* _WHAT THIS TASK INVOLVES_:
Copy the listing below exactly, but skip the pictures.

* _GIVEN RECORDS_:

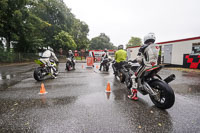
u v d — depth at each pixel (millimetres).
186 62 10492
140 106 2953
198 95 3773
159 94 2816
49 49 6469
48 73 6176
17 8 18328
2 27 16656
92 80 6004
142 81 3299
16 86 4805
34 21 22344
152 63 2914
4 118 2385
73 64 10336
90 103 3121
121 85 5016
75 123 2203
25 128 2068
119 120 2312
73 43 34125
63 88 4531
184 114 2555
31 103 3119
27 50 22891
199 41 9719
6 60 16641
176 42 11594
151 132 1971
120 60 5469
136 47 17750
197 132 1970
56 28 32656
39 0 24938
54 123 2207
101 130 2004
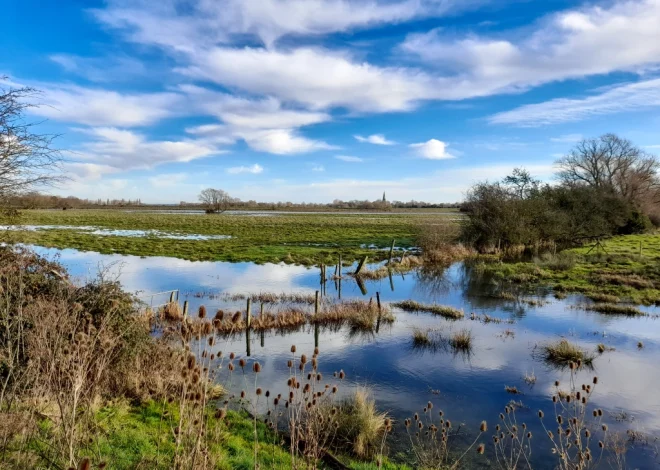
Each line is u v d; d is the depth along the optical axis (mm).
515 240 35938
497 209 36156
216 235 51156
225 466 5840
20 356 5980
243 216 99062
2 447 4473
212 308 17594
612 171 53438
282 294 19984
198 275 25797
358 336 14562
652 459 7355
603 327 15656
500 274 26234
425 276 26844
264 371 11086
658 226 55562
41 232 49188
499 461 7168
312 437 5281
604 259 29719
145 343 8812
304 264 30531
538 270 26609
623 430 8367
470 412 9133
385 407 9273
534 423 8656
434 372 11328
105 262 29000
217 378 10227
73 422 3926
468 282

* _OUTPUT OF THE EXERCISE_:
u v d — depth at each pixel (millimetres).
186 62 10492
140 106 2953
198 95 3773
159 94 2816
49 49 6469
48 73 6176
17 8 18328
2 27 16656
92 80 6004
142 81 3299
16 86 4805
34 21 22344
152 63 2914
4 118 2385
73 64 10336
90 103 3121
121 85 5016
75 123 2203
25 128 2068
119 120 2312
73 43 34125
63 88 4531
184 114 2555
31 103 3119
27 50 22891
199 41 9719
6 60 16641
176 42 11594
151 132 1971
120 60 5469
136 47 17750
197 132 1970
56 28 32656
39 0 24938
54 123 2207
101 130 2004
Each line is u v d; d is the depth along the optical axis (mm).
515 240 35938
497 209 36156
216 235 51156
225 466 5840
20 356 5980
243 216 99062
2 447 4473
212 308 17594
612 171 53438
282 294 19984
198 275 25797
358 336 14562
652 459 7355
603 327 15656
500 274 26234
425 276 26844
264 371 11086
658 226 55562
41 232 49188
499 461 7168
312 437 5281
604 259 29719
145 343 8812
304 264 30531
538 270 26609
623 430 8367
470 412 9133
385 407 9273
534 423 8656
434 372 11328
105 262 29000
217 378 10227
73 422 3926
468 282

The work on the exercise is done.